Posted on:2006-02-01Degree:Ph.DType:Thesis
University:Stanford UniversityCandidate:Tucker, CatherineFull Text:PDF
GTID:2459390008463616Subject:Economics
Abstract/Summary:
Networks are often composed of heterogeneous participants. This thesis shows that this heterogeneity can be exploited in order to establish causal relationships between the installed base of users of a network technology, and network technology adoption. I look at two main examples.; First, I consider two-sided network effects in electronic payments. Many new technologies have two groups of users, whose ultimate benefit stems from their interaction through a common network. Lack of coordination could lead to an equilibrium where cost savings are not realized, since no one adopts. In the ACH payments network, there are Originators of payments, and Receivers of payments. Since the presence of one group is complementary to the other, one group of users' decisions to join the network has a positive effect on the other group. I use shocks to the installed base on one side of the network, to identify positive network effects on the other side. Likelihood bounds methods that reflect the potential for multiple equilibria in the initial setting further support this result.; Second, I look at direct network effects in communication technologies. I use extensive data on all potential adopters of a firm's internal video-messaging system and their video-messaging patterns. The technology can also be used to watch TV. Exogenous individual shocks to benefits of watching TV are used to identify the causal (network) effect of changes in the installed base on installation decisions. There are two major findings. The first finding is that network effects are "interaction-based". Employees only react to the adoption decisions of those they ultimately communicate with.

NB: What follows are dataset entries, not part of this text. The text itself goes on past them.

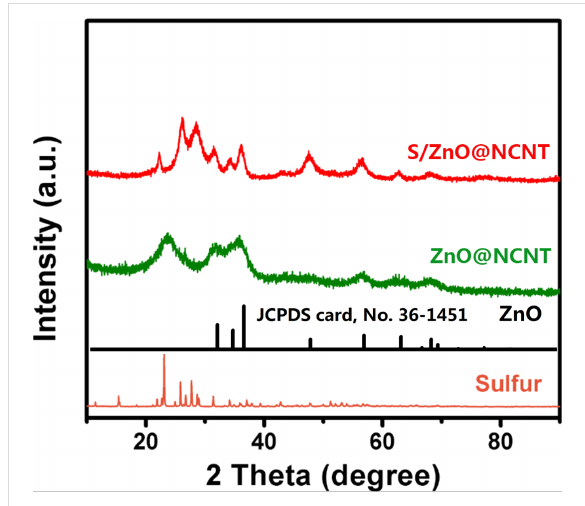
Figure 1: XRD patterns of S, ZnO@NCNT and S/ZnO@NCNT com-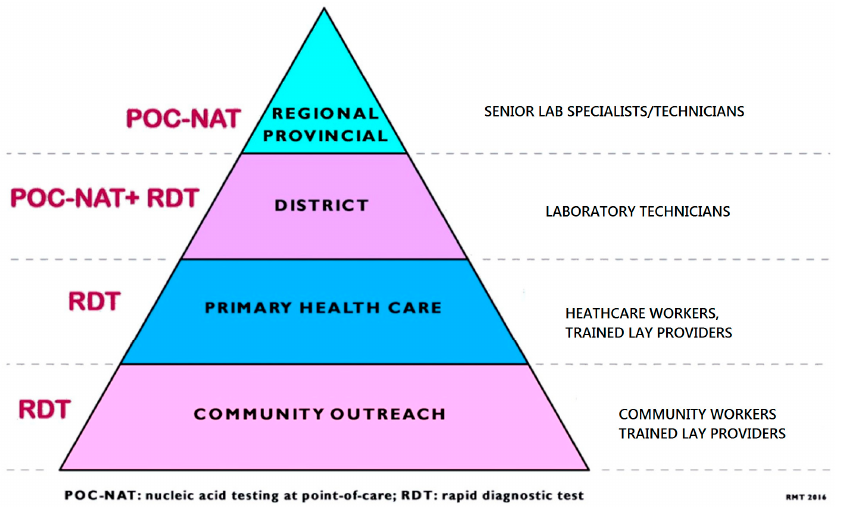
Figure 3. Pyramid of point-of-care diagnostic testing. Adapted from WHO pyramid of laboratory testing [91].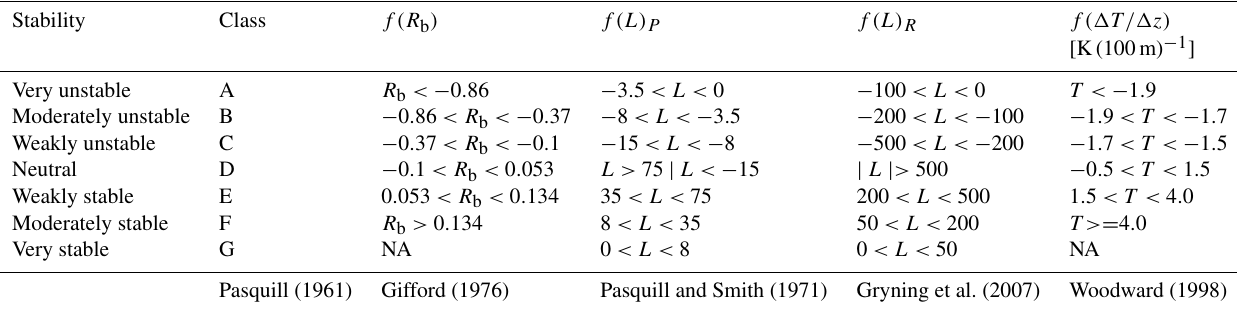
Table B1. Stability categories and Pasquill–Gifford classes based on literature, as a function of bulk Richardson number ( R b ), Obukhov length ( L ) and the temperature gradient with height. “NA” means “not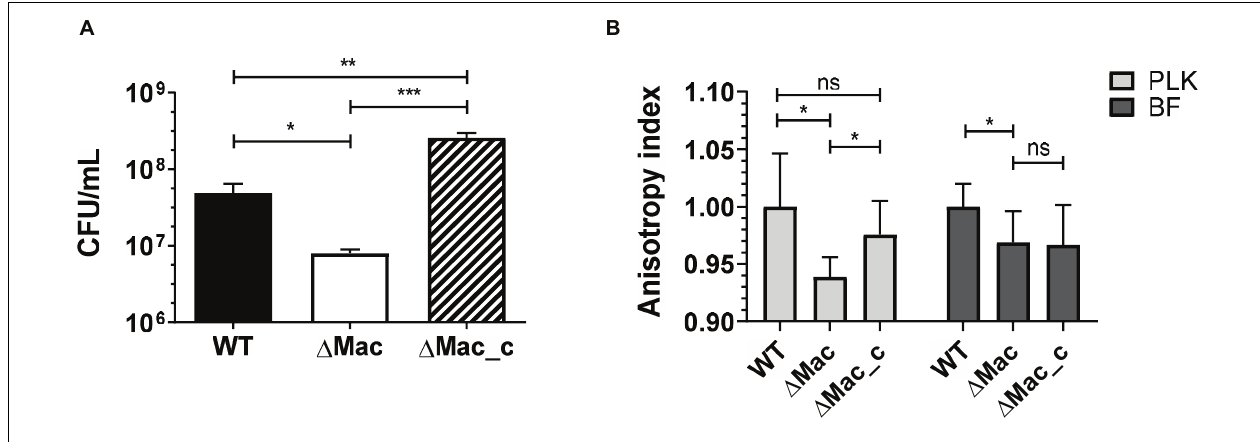
FIGURE 4 | Tolerance to sucrose and membrane fluidity analyses of WT vs. (cid:49) Mac and (cid:49) Mac_c derivative strains of A. baumannii . (A) The 24 h growth measurements in high-osmolarity condition (500 mM sucrose). (B) Fluorescence anisotropy measurements of planktonic (PLK) growth culture (24 h; clear gray) or biofilm (BF) growth culture (48 h; dark gray). Data shown represent mean values ( ± SD) from at least three independent experiments. The data were statistically analyzed using unpaired t -test to calculate p -values (ns, not significant; * p < 0.05; ** p < 0.01; *** p < 0.001). CFU/mL, colony-forming unit per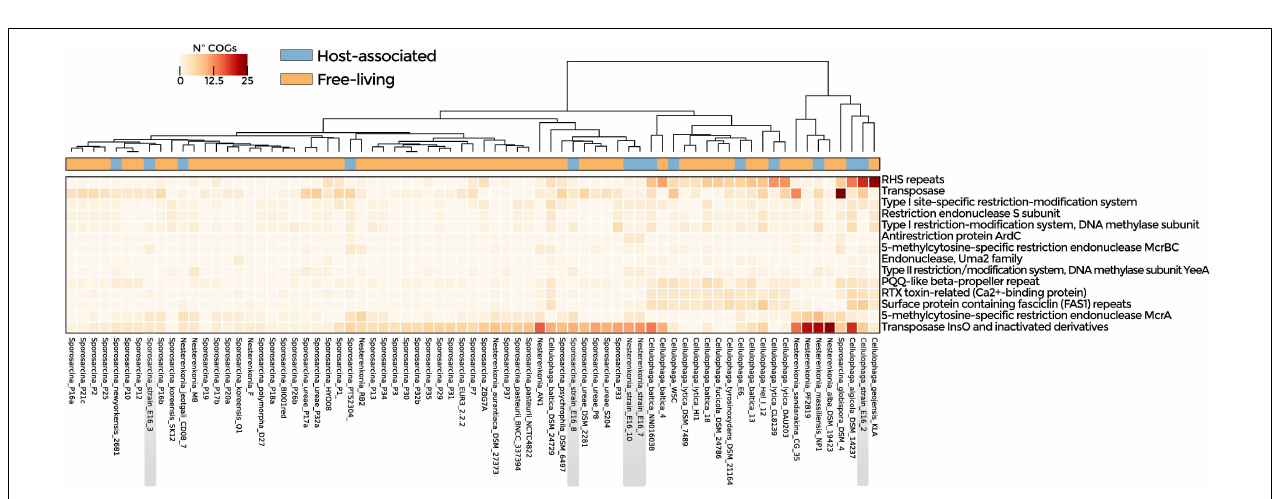
FIGURE 2 | Abundance of the sponge-associated bacterial genomes among sponge and seawater microbiomes, determined by metagenomic fragment recruitment and taxonomic classification of protein sequences. Dashed lines separate Antarctic sponge microbiomes, sponge microbiomes from other environments, and seawater microbiomes. Highlighted in gray is the metagenome from the Antarctic sponge host of the isolated strains. (A) Heatmap of fragment recruitment analysis. The scale bar indicates the percentage of recruited sequences per megabase pair. (B) Abundance of sequences classified at the protein level belonging to Sporosarcina , Cellulophaga , and Nesterenkonia genera.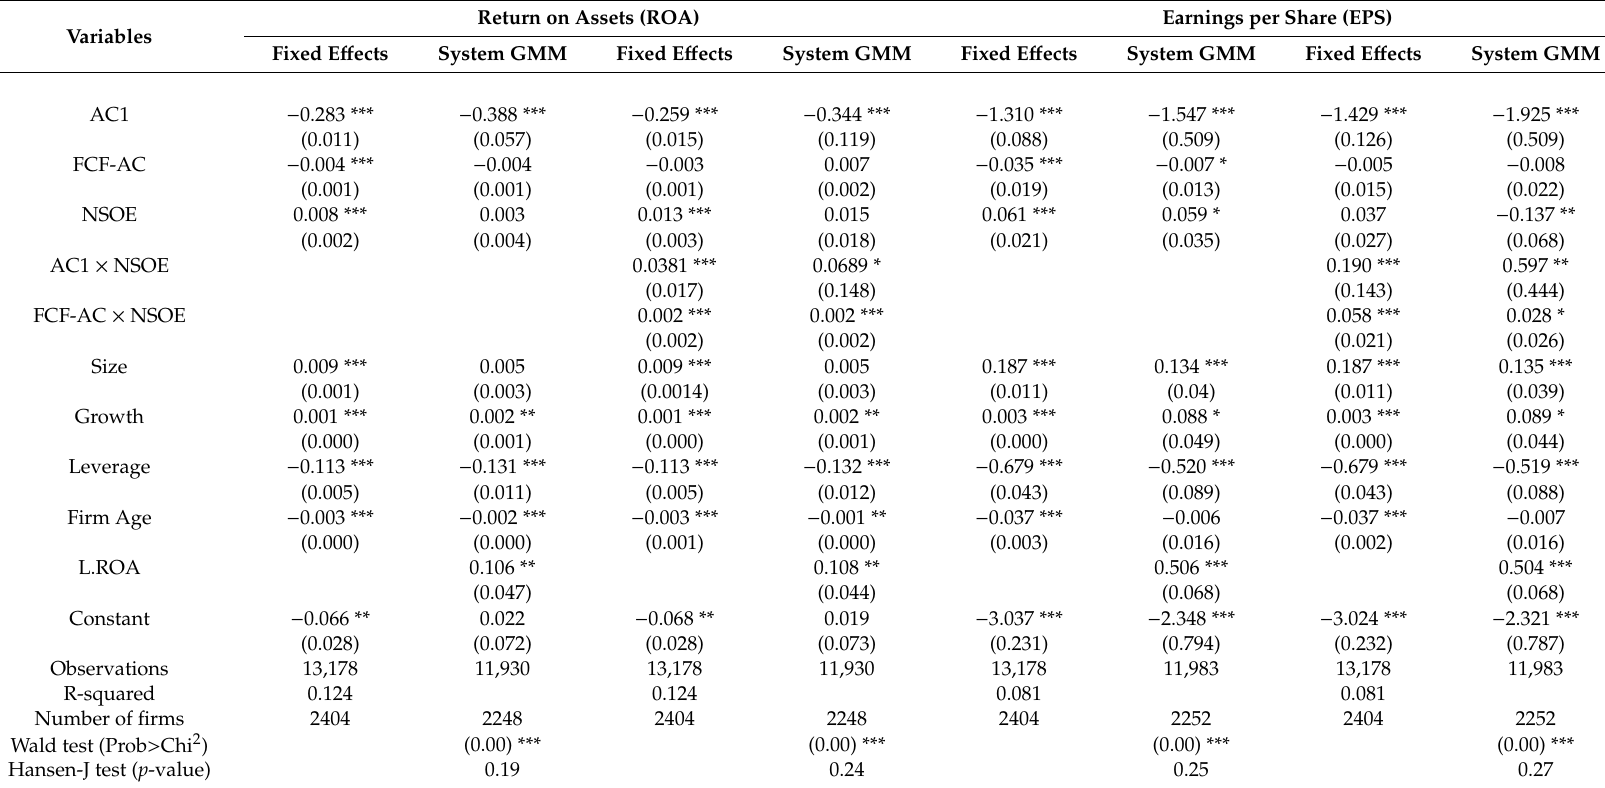
Table 9. Moderating e ff ect of ownership type (NSOE) on agency costs and firm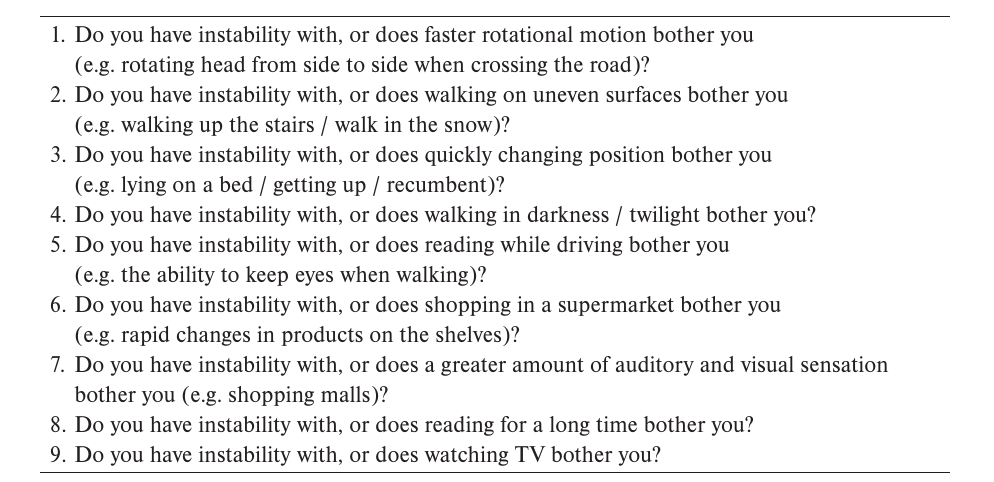
Table 2. Additional questions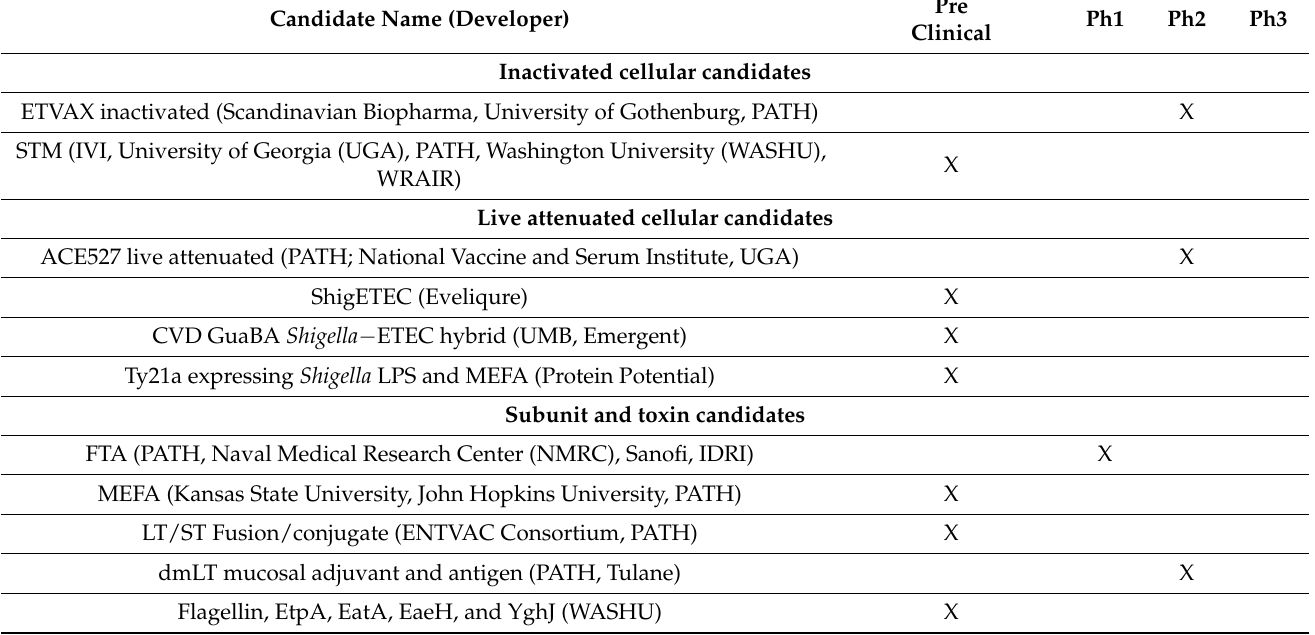
Table 2. Enterotoxigenic Escherichia coli (ETEC) vaccine candidates (in development or previously found efficacious). Candidate Name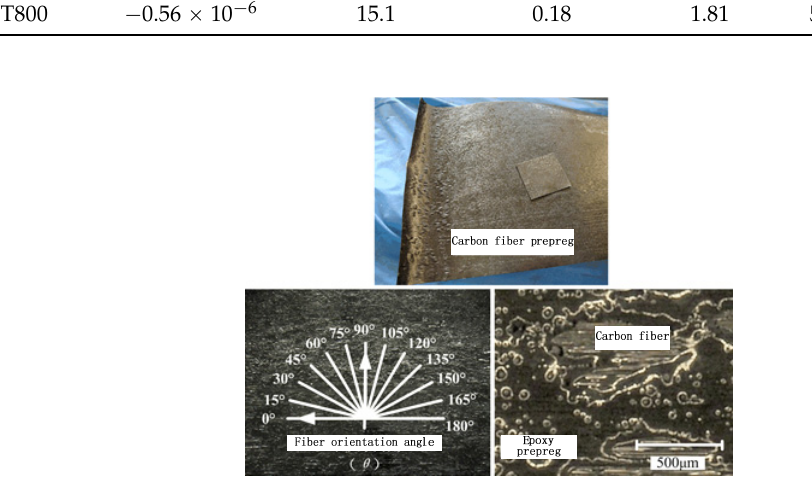
Materials 2015 , 8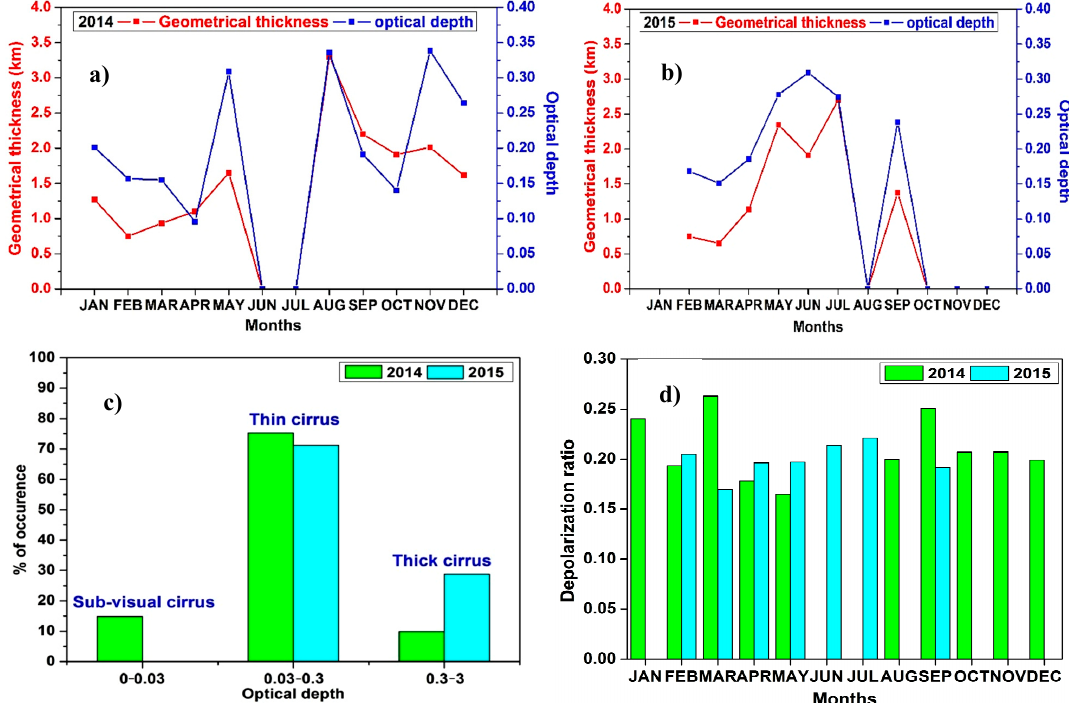
Figure 9. ( a , b ) shows the monthly variations of optical depth vs. geometrical thickness of cirrus clouds; ( c ) Occurrence frequency of cirrus clouds of different types; and ( d ) Monthly variations of the depolarization ratio of cirrus clouds during 2014 and 2015.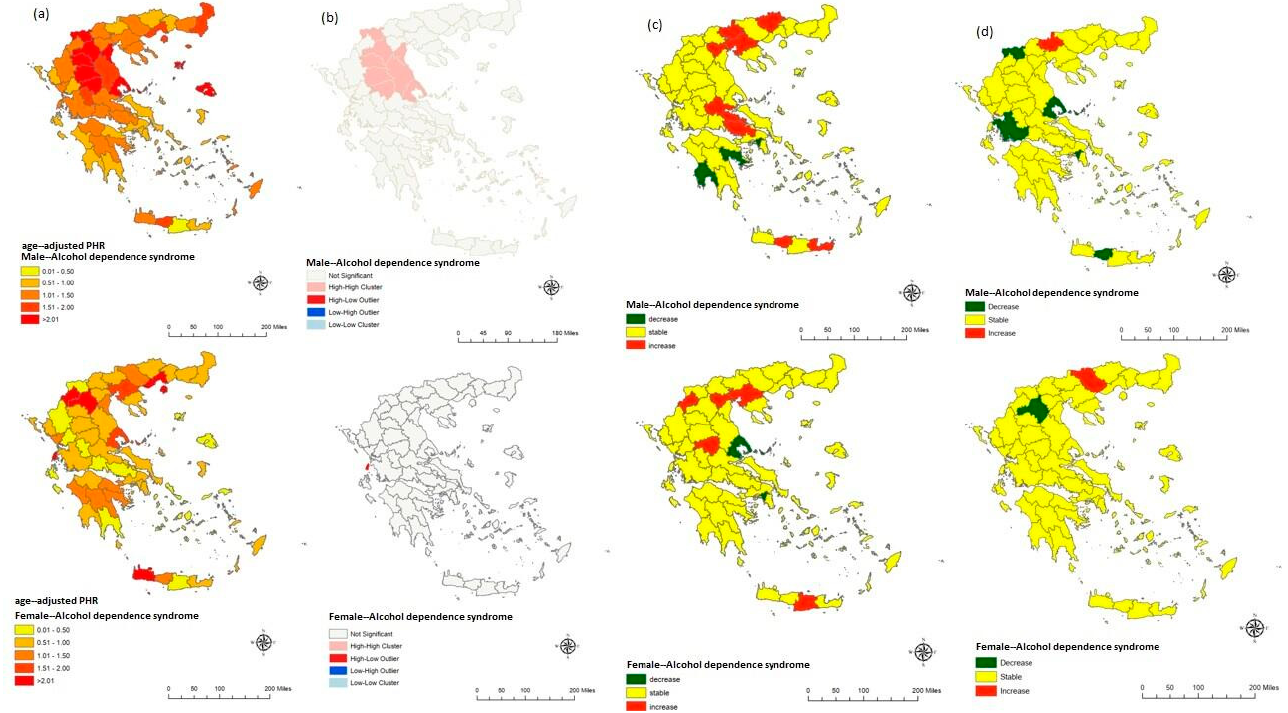
Figure 4 . Descriptive ( a ), LISA ( b ) time series of annual PHR values ( c ) and hospitalization days ( d ) maps per sex for hospitalizations of patients with alcohol dependence syndrome from 1999 to 2012 in Greece.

The second finding is that network effects are heterogeneous: Installation by managers, and workers in "information broker" positions, has a large impact on the installation decisions of employees who wish to communicate with them. Installation by ordinary workers has a far smaller impact. Furthermore these "influential" installers do not internalize the positive effect their installation has on the future installation decisions of others. Optimal technology policy should therefore focus adoption incentives on influential users of a network product, rather than subsidizing everyone's adoption equally.